[Stored records]
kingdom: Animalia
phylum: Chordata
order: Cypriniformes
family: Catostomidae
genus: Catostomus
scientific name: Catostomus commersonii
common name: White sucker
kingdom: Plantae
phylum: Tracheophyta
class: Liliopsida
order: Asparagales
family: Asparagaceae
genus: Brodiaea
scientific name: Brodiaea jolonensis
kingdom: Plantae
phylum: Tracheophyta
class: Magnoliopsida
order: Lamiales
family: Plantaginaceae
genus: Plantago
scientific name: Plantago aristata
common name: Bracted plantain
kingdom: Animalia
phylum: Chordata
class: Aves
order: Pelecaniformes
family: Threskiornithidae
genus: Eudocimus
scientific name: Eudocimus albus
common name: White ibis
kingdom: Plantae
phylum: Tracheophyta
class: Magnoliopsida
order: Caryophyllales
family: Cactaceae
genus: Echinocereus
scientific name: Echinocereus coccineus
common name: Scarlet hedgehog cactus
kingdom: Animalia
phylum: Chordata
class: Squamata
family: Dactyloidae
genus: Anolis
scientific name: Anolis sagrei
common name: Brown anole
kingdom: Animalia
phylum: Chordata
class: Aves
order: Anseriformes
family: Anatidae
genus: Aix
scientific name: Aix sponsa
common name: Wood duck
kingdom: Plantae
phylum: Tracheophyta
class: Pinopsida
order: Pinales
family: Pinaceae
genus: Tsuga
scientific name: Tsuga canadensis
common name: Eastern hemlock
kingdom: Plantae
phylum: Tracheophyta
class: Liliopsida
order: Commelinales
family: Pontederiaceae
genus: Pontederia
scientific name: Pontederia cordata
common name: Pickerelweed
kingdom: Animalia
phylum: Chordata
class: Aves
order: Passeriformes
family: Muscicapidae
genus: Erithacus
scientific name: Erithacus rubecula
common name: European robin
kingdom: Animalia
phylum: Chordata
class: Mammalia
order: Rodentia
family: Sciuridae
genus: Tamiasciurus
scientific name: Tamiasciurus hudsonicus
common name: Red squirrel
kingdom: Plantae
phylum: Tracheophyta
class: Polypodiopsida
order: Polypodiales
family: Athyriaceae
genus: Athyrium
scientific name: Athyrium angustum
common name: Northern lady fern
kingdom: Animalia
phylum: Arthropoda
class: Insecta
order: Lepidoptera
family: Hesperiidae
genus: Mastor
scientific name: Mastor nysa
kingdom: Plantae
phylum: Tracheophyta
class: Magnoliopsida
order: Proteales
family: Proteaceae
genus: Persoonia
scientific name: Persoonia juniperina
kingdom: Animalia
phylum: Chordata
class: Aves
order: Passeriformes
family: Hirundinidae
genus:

**Problem description**
Put the records from the line with "order: Cypriniformes" to the line with "scientific name: Echinocereus coccineus" into a two-column CSV with the columns rank and name. Give one row for each line, with each value in its own quoted field and any line breaks changed to spaces.

**Expected answer**
rank,name
"order:","Cypriniformes"
"family:","Catostomidae"
"genus:","Catostomus"
"scientific name:","Catostomus commersonii"
"common name:","White sucker"
"kingdom:","Plantae"
"phylum:","Tracheophyta"
"class:","Liliopsida"
"order:","Asparagales"
"family:","Asparagaceae"
"genus:","Brodiaea"
"scientific name:","Brodiaea jolonensis"
"kingdom:","Plantae"
"phylum:","Tracheophyta"
"class:","Magnoliopsida"
"order:","Lamiales"
"family:","Plantaginaceae"
"genus:","Plantago"
"scientific name:","Plantago aristata"
"common name:","Bracted plantain"
"kingdom:","Animalia"
"phylum:","Chordata"
"class:","Aves"
"order:","Pelecaniformes"
"family:","Threskiornithidae"
"genus:","Eudocimus"
"scientific name:","Eudocimus albus"
"common name:","White ibis"
"kingdom:","Plantae"
"phylum:","Tracheophyta"
"class:","Magnoliopsida"
"order:","Caryophyllales"
"family:","Cactaceae"
"genus:","Echinocereus"
"scientific name:","Echinocereus coccineus"